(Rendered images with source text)

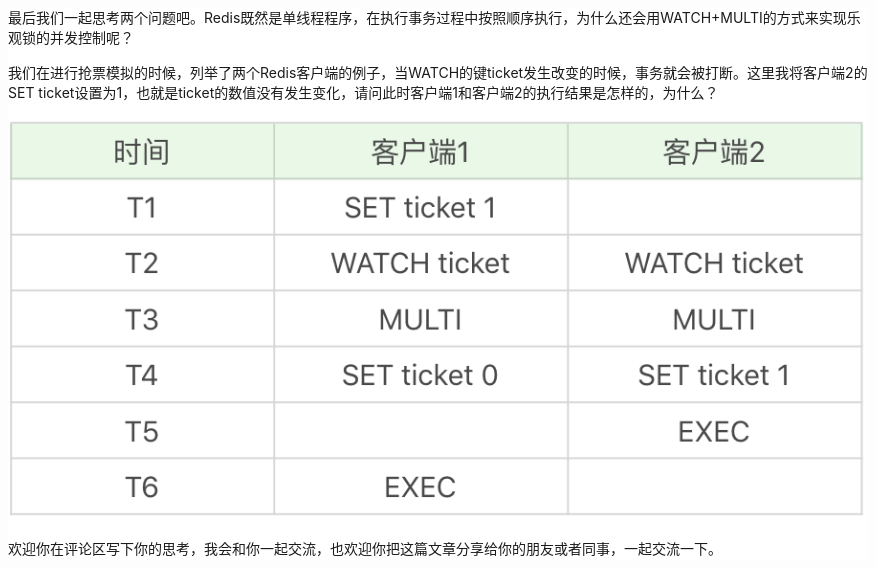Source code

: 最后我们一起思考两个问题吧。Redis既然是单线程程序，在执行事务过程中按照顺序执行，为什么还会用WATCH+MULTI的方式来实现乐观锁的并发控制呢？

我们在进行抢票模拟的时候，列举了两个Redis客户端的例子，当WATCH的键ticket发生改变的时候，事务就会被打断。这里我将客户端2的SET ticket设置为1，也就是ticket的数值没有发生变化，请问此时客户端1和客户端2的执行结果是怎样的，为什么？

![](./httpsstatic001geekbangorgresourceimaged444d4bb30f5d415ea93980c465e4f110544.png)

欢迎你在评论区写下你的思考，我会和你一起交流，也欢迎你把这篇文章分享给你的朋友或者同事，一起交流一下。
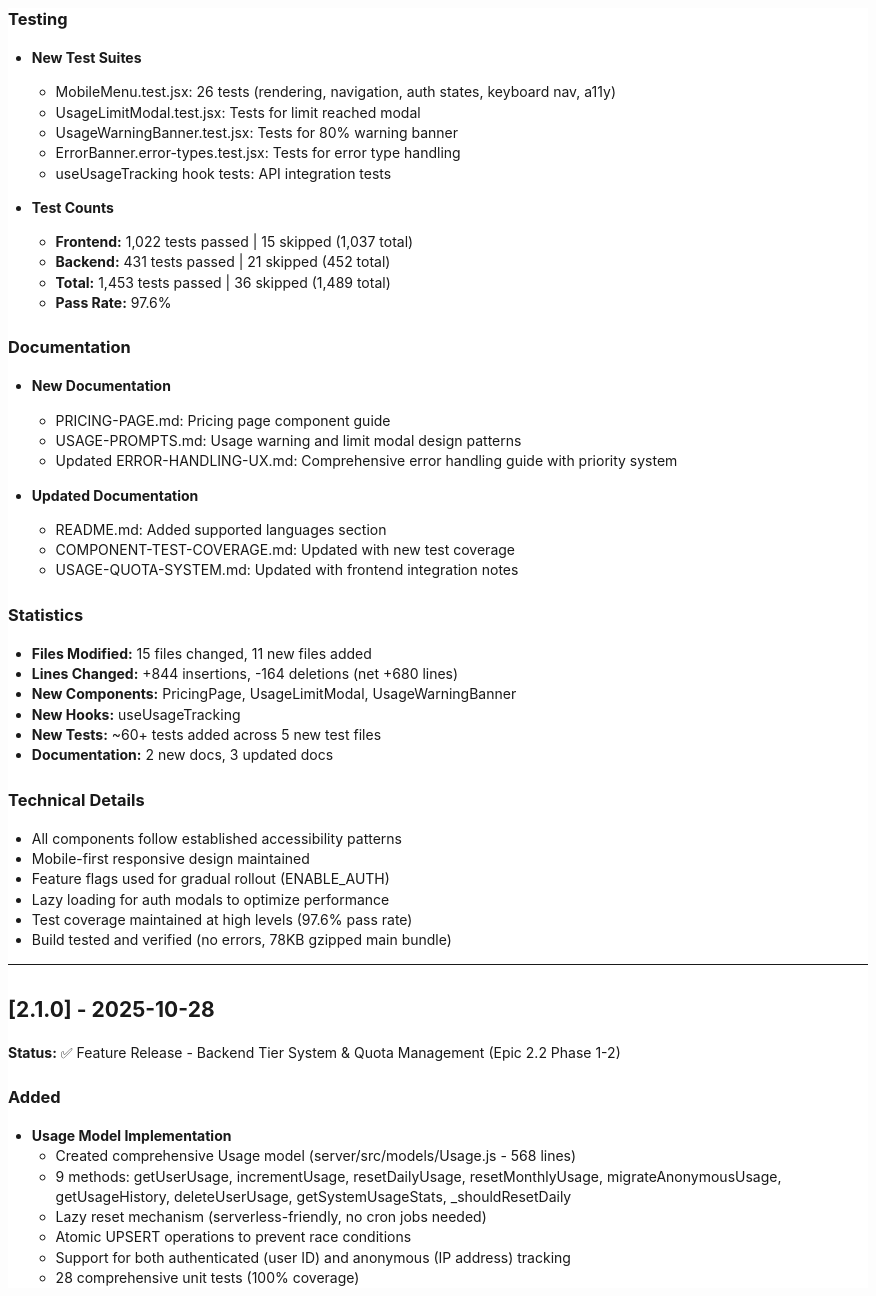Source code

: ### Testing
- **New Test Suites**
  - MobileMenu.test.jsx: 26 tests (rendering, navigation, auth states, keyboard nav, a11y)
  - UsageLimitModal.test.jsx: Tests for limit reached modal
  - UsageWarningBanner.test.jsx: Tests for 80% warning banner
  - ErrorBanner.error-types.test.jsx: Tests for error type handling
  - useUsageTracking hook tests: API integration tests

- **Test Counts**
  - **Frontend:** 1,022 tests passed | 15 skipped (1,037 total)
  - **Backend:** 431 tests passed | 21 skipped (452 total)
  - **Total:** 1,453 tests passed | 36 skipped (1,489 total)
  - **Pass Rate:** 97.6%

### Documentation
- **New Documentation**
  - PRICING-PAGE.md: Pricing page component guide
  - USAGE-PROMPTS.md: Usage warning and limit modal design patterns
  - Updated ERROR-HANDLING-UX.md: Comprehensive error handling guide with priority system

- **Updated Documentation**
  - README.md: Added supported languages section
  - COMPONENT-TEST-COVERAGE.md: Updated with new test coverage
  - USAGE-QUOTA-SYSTEM.md: Updated with frontend integration notes

### Statistics
- **Files Modified:** 15 files changed, 11 new files added
- **Lines Changed:** +844 insertions, -164 deletions (net +680 lines)
- **New Components:** PricingPage, UsageLimitModal, UsageWarningBanner
- **New Hooks:** useUsageTracking
- **New Tests:** ~60+ tests added across 5 new test files
- **Documentation:** 2 new docs, 3 updated docs

### Technical Details
- All components follow established accessibility patterns
- Mobile-first responsive design maintained
- Feature flags used for gradual rollout (ENABLE_AUTH)
- Lazy loading for auth modals to optimize performance
- Test coverage maintained at high levels (97.6% pass rate)
- Build tested and verified (no errors, 78KB gzipped main bundle)

---

## [2.1.0] - 2025-10-28

**Status:** ✅ Feature Release - Backend Tier System & Quota Management (Epic 2.2 Phase 1-2)

### Added
- **Usage Model Implementation**
  - Created comprehensive Usage model (server/src/models/Usage.js - 568 lines)
  - 9 methods: getUserUsage, incrementUsage, resetDailyUsage, resetMonthlyUsage, migrateAnonymousUsage, getUsageHistory, deleteUserUsage, getSystemUsageStats, _shouldResetDaily
  - Lazy reset mechanism (serverless-friendly, no cron jobs needed)
  - Atomic UPSERT operations to prevent race conditions
  - Support for both authenticated (user ID) and anonymous (IP address) tracking
  - 28 comprehensive unit tests (100% coverage)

INSTRUCTION:
Exactly as written, copy the entries above without their pictures.

WORKED SOLUTION:
Source code

: 最后我们一起思考两个问题吧。Redis既然是单线程程序，在执行事务过程中按照顺序执行，为什么还会用WATCH+MULTI的方式来实现乐观锁的并发控制呢？

我们在进行抢票模拟的时候，列举了两个Redis客户端的例子，当WATCH的键ticket发生改变的时候，事务就会被打断。这里我将客户端2的SET ticket设置为1，也就是ticket的数值没有发生变化，请问此时客户端1和客户端2的执行结果是怎样的，为什么？

![](./httpsstatic001geekbangorgresourceimaged444d4bb30f5d415ea93980c465e4f110544.png)

欢迎你在评论区写下你的思考，我会和你一起交流，也欢迎你把这篇文章分享给你的朋友或者同事，一起交流一下。
Source code

: ### Testing
- **New Test Suites**
  - MobileMenu.test.jsx: 26 tests (rendering, navigation, auth states, keyboard nav, a11y)
  - UsageLimitModal.test.jsx: Tests for limit reached modal
  - UsageWarningBanner.test.jsx: Tests for 80% warning banner
  - ErrorBanner.error-types.test.jsx: Tests for error type handling
  - useUsageTracking hook tests: API integration tests

- **Test Counts**
  - **Frontend:** 1,022 tests passed | 15 skipped (1,037 total)
  - **Backend:** 431 tests passed | 21 skipped (452 total)
  - **Total:** 1,453 tests passed | 36 skipped (1,489 total)
  - **Pass Rate:** 97.6%

### Documentation
- **New Documentation**
  - PRICING-PAGE.md: Pricing page component guide
  - USAGE-PROMPTS.md: Usage warning and limit modal design patterns
  - Updated ERROR-HANDLING-UX.md: Comprehensive error handling guide with priority system

- **Updated Documentation**
  - README.md: Added supported languages section
  - COMPONENT-TEST-COVERAGE.md: Updated with new test coverage
  - USAGE-QUOTA-SYSTEM.md: Updated with frontend integration notes

### Statistics
- **Files Modified:** 15 files changed, 11 new files added
- **Lines Changed:** +844 insertions, -164 deletions (net +680 lines)
- **New Components:** PricingPage, UsageLimitModal, UsageWarningBanner
- **New Hooks:** useUsageTracking
- **New Tests:** ~60+ tests added across 5 new test files
- **Documentation:** 2 new docs, 3 updated docs

### Technical Details
- All components follow established accessibility patterns
- Mobile-first responsive design maintained
- Feature flags used for gradual rollout (ENABLE_AUTH)
- Lazy loading for auth modals to optimize performance
- Test coverage maintained at high levels (97.6% pass rate)
- Build tested and verified (no errors, 78KB gzipped main bundle)

---

## [2.1.0] - 2025-10-28

**Status:** ✅ Feature Release - Backend Tier System & Quota Management (Epic 2.2 Phase 1-2)

### Added
- **Usage Model Implementation**
  - Created comprehensive Usage model (server/src/models/Usage.js - 568 lines)
  - 9 methods: getUserUsage, incrementUsage, resetDailyUsage, resetMonthlyUsage, migrateAnonymousUsage, getUsageHistory, deleteUserUsage, getSystemUsageStats, _shouldResetDaily
  - Lazy reset mechanism (serverless-friendly, no cron jobs needed)
  - Atomic UPSERT operations to prevent race conditions
  - Support for both authenticated (user ID) and anonymous (IP address) tracking
  - 28 comprehensive unit tests (100% coverage)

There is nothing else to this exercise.